## Consignes:
- A) Citez l'extrait du document depuis « -L’Église maronite compte » jusqu'à « Walid Ben Talal. ».
- B) Indiquez par oui ou par non si chacune des affirmations suivantes concorde avec l'extrait du document, en citant les mots de l'extrait qui justifient votre réponse. (i) Béchara Al-Rahi a été ordonné prêtre en 1967. (ii) L'Église maronite compte 23 diocèses uniquement au Liban. (iii) Nasrallah Boutros Sfeir a présenté sa démission au Vatican le 25 mars.

## Extrait du document:
◆ ◆ ◆
1-«Hariri, de père en fils, hommes d’affaires premiers ministres» René Naba (Harmattan 2011, Chapitre I- l’Etat c’est moi», note 10), qui reprend ce passage du livre «Les Mains noires» du député Najah Wakim.

2-Béchara Al-Rahi, évêque de Jbeil (Byblos), s’est fait aussi connaitre par sa dénonciation de la division de la communauté chrétienne. Sa principale mission sera donc d’unifier les rangs des chrétiens du Liban. Son prédécesseur, Nasrallah Boutros Sfeir, qualifié de «Patriarche de la division», était accusé par les partisans du général Michel Aoun, la plus importante formation politique chrétienne, de s’être discrédité par son alignement sur les thèses des chefs miliciens les plus extrêmes, notamment Samir Geagea. Mgr Rahi avait également dénoncé l’annulation par le gouvernement de Fouad Siniora du jour férié accordé au lundi de Pâques et son remplacement par un jour férie décidé le 15 Février, en signe de commémoration de l’assassinat de Rafic Hariri. Né le 25 février 1940, il a été ordonné prêtre en 1967 pour devenir évêque en 1986. L’évêque de Byblos a été intronisé dans ses fonctions, le 25 Mars 2011, Patriarche Maronite d’Antioche et de tout l’Orient, devenant ainsi le 77 patriarche depuis St Jean-Maron (1er patriarche d’Antioche en 685). Il succède ainsi au Patriarche Nasrallah Boutros Sfeir, qui avait présenté sa démission au Vatican, le 26 février dernier, indiquant avoir atteint la limite d’âge.

-L’Église maronite compte 23 diocèses et deux vicariats au Liban, en Syrie mais aussi dans le monde entier comme en Argentine ou en Australie. Projet audacieux que d’aucun ressentira comme une provocation, Rafic Hariri avait caressé le projet d’acquérir l’Université du Saint Esprit de Kaslik Jounieh. Il se heurtera là au veto de la hiérarchie religieuse hostile à ce qu’elle considère comme le bradage du fief de l’ordre des moines maronites libanais. Il essuiera aussi un veto du clergé orthodoxe pour une prise de participation majoritaire de M. Hariri au capital du quotidien «An-Nahar», un des symboles du Beyrouth intellectuel, dont il en sera un partenaire dormant, avant de céder la place au prince Walid Ben Talal.
◆ ◆ ◆
## Données de l'exercice:

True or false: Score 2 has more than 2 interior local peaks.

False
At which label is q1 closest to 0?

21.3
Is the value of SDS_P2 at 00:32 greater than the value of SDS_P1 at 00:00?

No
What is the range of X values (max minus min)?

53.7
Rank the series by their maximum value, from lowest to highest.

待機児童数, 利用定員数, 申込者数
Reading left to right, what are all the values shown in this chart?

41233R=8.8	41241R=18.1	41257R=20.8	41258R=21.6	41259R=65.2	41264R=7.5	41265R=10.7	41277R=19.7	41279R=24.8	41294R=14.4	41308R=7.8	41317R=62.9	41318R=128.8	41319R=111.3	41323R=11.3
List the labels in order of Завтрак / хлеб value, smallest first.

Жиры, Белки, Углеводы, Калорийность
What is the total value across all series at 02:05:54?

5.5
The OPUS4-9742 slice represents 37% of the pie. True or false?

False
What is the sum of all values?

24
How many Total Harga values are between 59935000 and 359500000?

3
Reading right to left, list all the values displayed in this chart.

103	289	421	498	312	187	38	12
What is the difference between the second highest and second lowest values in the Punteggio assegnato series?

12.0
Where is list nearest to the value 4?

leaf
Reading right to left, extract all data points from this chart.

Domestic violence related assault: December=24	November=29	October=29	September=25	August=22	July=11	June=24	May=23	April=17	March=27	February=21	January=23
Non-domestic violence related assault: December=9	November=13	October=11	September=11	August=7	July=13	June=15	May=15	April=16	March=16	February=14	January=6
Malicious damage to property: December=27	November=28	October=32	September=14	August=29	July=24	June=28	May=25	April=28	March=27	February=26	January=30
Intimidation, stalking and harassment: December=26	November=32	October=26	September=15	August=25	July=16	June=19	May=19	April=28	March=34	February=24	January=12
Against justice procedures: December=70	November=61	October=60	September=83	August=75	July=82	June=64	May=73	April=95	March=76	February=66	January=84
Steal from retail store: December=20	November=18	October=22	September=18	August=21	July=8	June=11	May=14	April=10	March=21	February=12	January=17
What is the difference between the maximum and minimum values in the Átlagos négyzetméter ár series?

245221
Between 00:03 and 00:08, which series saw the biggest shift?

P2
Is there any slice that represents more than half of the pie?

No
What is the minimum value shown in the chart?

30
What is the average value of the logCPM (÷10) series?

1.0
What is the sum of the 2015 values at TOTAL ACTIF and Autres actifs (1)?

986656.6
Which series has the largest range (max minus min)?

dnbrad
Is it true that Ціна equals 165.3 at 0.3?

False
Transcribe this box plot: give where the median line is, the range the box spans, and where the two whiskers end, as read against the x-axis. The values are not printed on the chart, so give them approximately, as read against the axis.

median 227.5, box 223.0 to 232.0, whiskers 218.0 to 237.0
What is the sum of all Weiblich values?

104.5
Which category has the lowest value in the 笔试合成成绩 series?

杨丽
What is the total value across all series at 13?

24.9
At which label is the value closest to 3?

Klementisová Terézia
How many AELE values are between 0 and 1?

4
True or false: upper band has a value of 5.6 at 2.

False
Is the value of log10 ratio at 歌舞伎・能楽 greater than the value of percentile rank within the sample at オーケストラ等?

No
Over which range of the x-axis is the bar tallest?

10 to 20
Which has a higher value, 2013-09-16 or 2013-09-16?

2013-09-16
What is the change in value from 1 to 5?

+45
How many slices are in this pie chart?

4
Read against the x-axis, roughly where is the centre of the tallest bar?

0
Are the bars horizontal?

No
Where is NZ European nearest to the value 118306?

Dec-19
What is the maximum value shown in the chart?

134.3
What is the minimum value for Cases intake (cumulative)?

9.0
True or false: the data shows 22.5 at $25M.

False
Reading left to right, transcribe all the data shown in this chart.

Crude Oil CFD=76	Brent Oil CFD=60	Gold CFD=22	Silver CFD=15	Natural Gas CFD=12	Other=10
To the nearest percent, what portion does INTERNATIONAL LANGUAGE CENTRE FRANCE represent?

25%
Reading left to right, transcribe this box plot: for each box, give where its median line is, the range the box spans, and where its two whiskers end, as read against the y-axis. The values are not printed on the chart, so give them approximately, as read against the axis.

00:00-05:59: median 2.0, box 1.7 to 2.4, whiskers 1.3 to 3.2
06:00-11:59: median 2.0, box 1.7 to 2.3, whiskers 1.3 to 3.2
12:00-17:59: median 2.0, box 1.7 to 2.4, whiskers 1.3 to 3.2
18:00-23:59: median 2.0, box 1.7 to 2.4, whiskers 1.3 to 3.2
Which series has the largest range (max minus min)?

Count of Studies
◆ ◆ ◆
## Corrigé:
- A)
-L’Église maronite compte 23 diocèses et deux vicariats au Liban, en Syrie mais aussi dans le monde entier comme en Argentine ou en Australie. Projet audacieux que d’aucun ressentira comme une provocation, Rafic Hariri avait caressé le projet d’acquérir l’Université du Saint Esprit de Kaslik Jounieh. Il se heurtera là au veto de la hiérarchie religieuse hostile à ce qu’elle considère comme le bradage du fief de l’ordre des moines maronites libanais. Il essuiera aussi un veto du clergé orthodoxe pour une prise de participation majoritaire de M. Hariri au capital du quotidien «An-Nahar», un des symboles du Beyrouth intellectuel, dont il en sera un partenaire dormant, avant de céder la place au prince Walid Ben Talal.

- B)
(i) Oui : « il a été ordonné prêtre en 1967 ».
(ii) Non : « L’Église maronite compte 23 diocèses et deux vicariats au Liban, en Syrie mais aussi dans le monde entier ».
(iii) Non : « qui avait présenté sa démission au Vatican, le 26 février dernier ».